A random read of social media comments on national issues shows how fixated we are on racial differentiation and discrimination. Nobel Laureate in economic sciences and psychologist, Daniel Kahneman, in ‘Thinking, Fast and Slow’, notes that our brain is habitually “primed to find flaws” in whatever and whomever we encounter.

In a laboratory experiment, Kahneman observes, “the brains of humans and other animals contain a mechanism that is designed to give priority to bad news…the brain responds quickly even to purely symbolic threats. Emotionally loaded words quickly attract attention, and bad words (war, crime, race) attract attention faster than do happy words (peace, love, harmony).” Which partly explains the tone of media reporting of race issues.

We are getting bolder

Whether our racial narratives have become worse is hard to say, without reliable empirical studies. What is clear is that we are getting bolder, and less accountable, in anonymously releasing our pent-up angst on social media, even as special interest groups and political incumbents publicly spew their racist rhetoric with impunity. This, despite the fact that we share certain core values and goals for our family, community and country.
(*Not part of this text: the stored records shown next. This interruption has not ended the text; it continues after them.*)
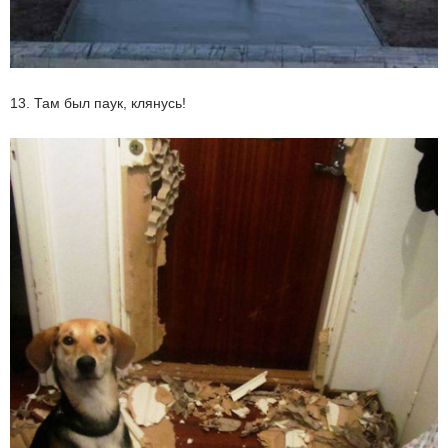
13. Там был паук, клянусь!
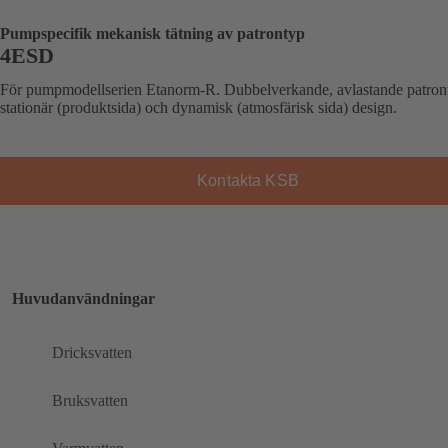
Pumpspecifik mekanisk tätning av patrontyp
4ESD
För pumpmodellserien Etanorm-R. Dubbelverkande, avlastande patront
stationär (produktsida) och dynamisk (atmosfärisk sida) design.
Kontakta KSB
Huvudanvändningar
Dricksvatten
Bruksvatten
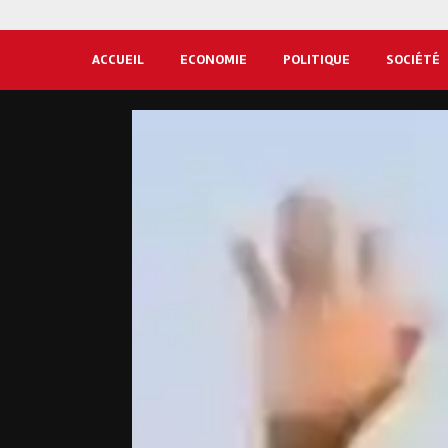
ACCUEIL
ECONOMIE
POLITIQUE
SOCIÉTÉ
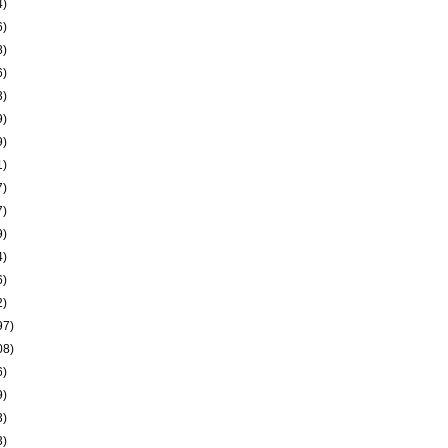
4)
6)
8)
6)
3)
9)
9)
1)
7)
7)
9)
4)
6)
2)
97)
08)
6)
9)
3)
3)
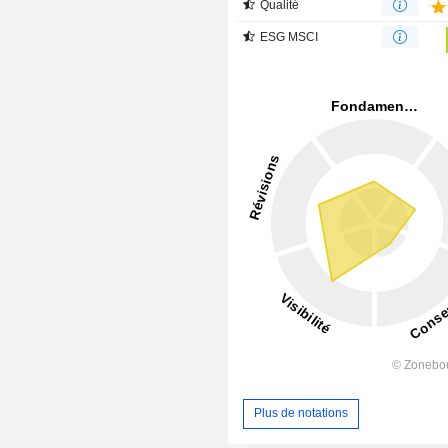
Qualité
ESG MSCI
Plus de notations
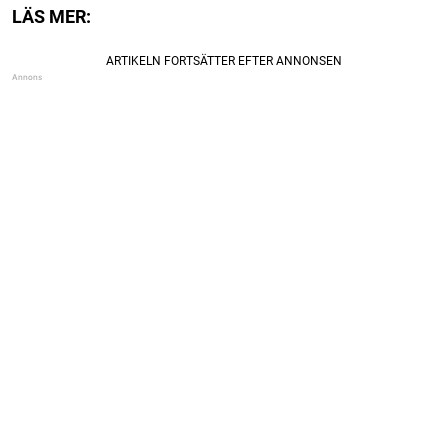
LÄS MER:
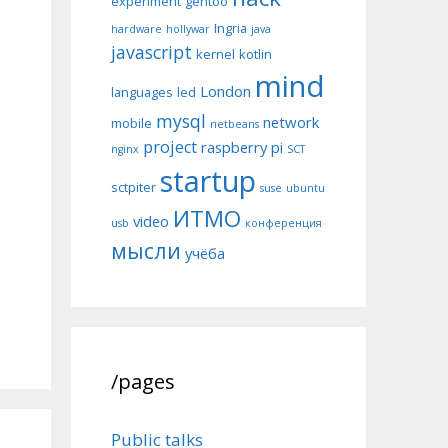
experiment
gentoo
Ingria
hardware
hollywar
java
javascript
kernel
kotlin
mind
London
languages
led
mysql
network
mobile
netbeans
project
raspberry pi
nginx
SCT
startup
sctpiter
suse
ubuntu
ИТМО
video
usb
конференция
мысли
учёба
/pages
Public talks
The fact is, biases and prejudices are learned from childhood, as the IAT implies in its thousands of test results compiled over the decades. There is no other institution as conducive as the home and school environments to inculcate cross-cultural literacy and a global mindset in the young ones. That day in Malaysia will come when the explicit race-based policies could be replaced by a renewal of mindsets and cultural empathy. The first step is to rant less and listen more.

Listening is simple – but not easy. The capacity for empathetic listening can only emerge from within a culturally literate home environment, a liberal education system, diversity training in the private and public sectors, and an inclusive political agenda. Without the capacity to listen and engage beyond race and religion, we have little hope of moving forward.
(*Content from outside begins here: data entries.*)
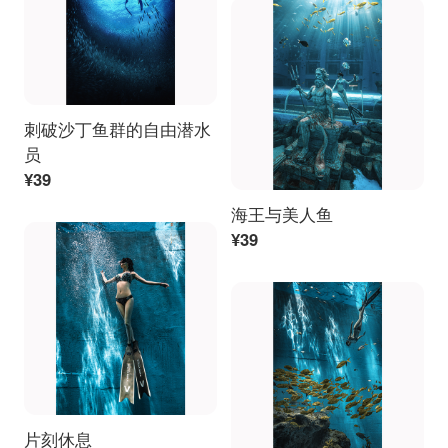
刺破沙丁鱼群的自由潜水
员
¥39
海王与美人鱼
¥39
片刻休息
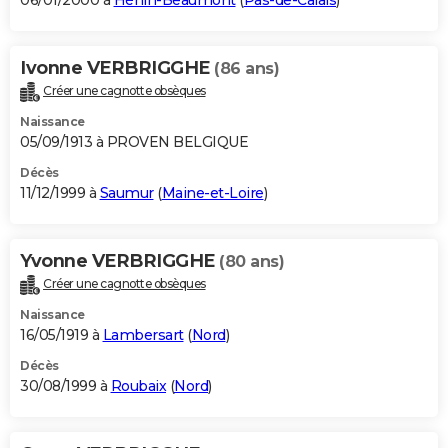
06/01/2000 à
Hénin-Beaumont
(
Pas-de-Calais
)
Ivonne VERBRIGGHE
(86 ans)
Créer une cagnotte obsèques
Naissance
05/09/1913 à PROVEN BELGIQUE
Décès
11/12/1999 à
Saumur
(
Maine-et-Loire
)
Yvonne VERBRIGGHE
(80 ans)
Créer une cagnotte obsèques
Naissance
16/05/1919 à
Lambersart
(
Nord
)
Décès
30/08/1999 à
Roubaix
(
Nord
)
The media, vernacular newspapers and news portals can do more by exercising informed judgment and contextual framing in their reporting. Do not give prominence to racist rhetoric by politically motivated sources. Expose the sources for their whistleblowing and the implicit racism they harbour.
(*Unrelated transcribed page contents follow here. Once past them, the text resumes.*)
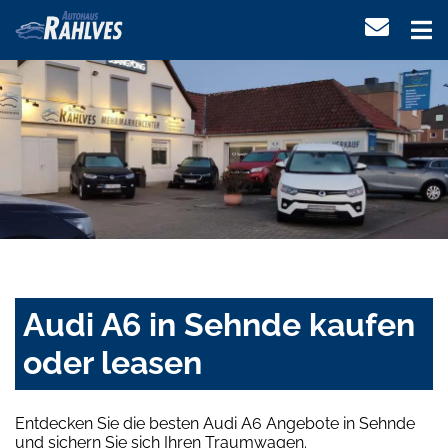
Audi A6 in Sehnde kaufen
oder leasen
Entdecken Sie die besten Audi A6 Angebote in Sehnde
und sichern Sie sich Ihren Traumwagen.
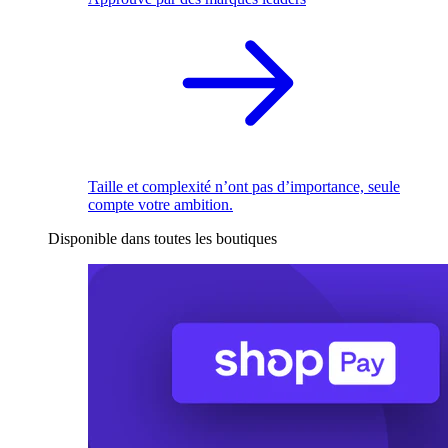
Taille et complexité n’ont pas d’importance, seule
compte votre ambition.
Disponible dans toutes les boutiques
Journalists should be more mindful of being misled in their reportage by the right-wing mob’s malformed racist and Islamist ideology, sexual discrimination, special rights, and so on.

Media coverage ought to make it clear that the identity politics propagated with impunity by right-wing groups may just turn us into a dysfunctional state.

Nobel laureate Amartya Sen in his book ‘Identity and Violence’ in cautioning the Hindus and Muslims in India on the illusions of identity politics said: “A sense of identity can be a source not merely of pride and joy, but also of strength and confidence…And yet identity can also kill – and kill with abandon.”


Source : Malaysiakini by Eric Loo
ERIC LOO is Senior Fellow (Journalism) at the School of the Arts, English & Media, Faculty of Law Humanities & Arts, University of Wollongong, Australia. He is founding editor of ‘Asia Pacific Media Educator’.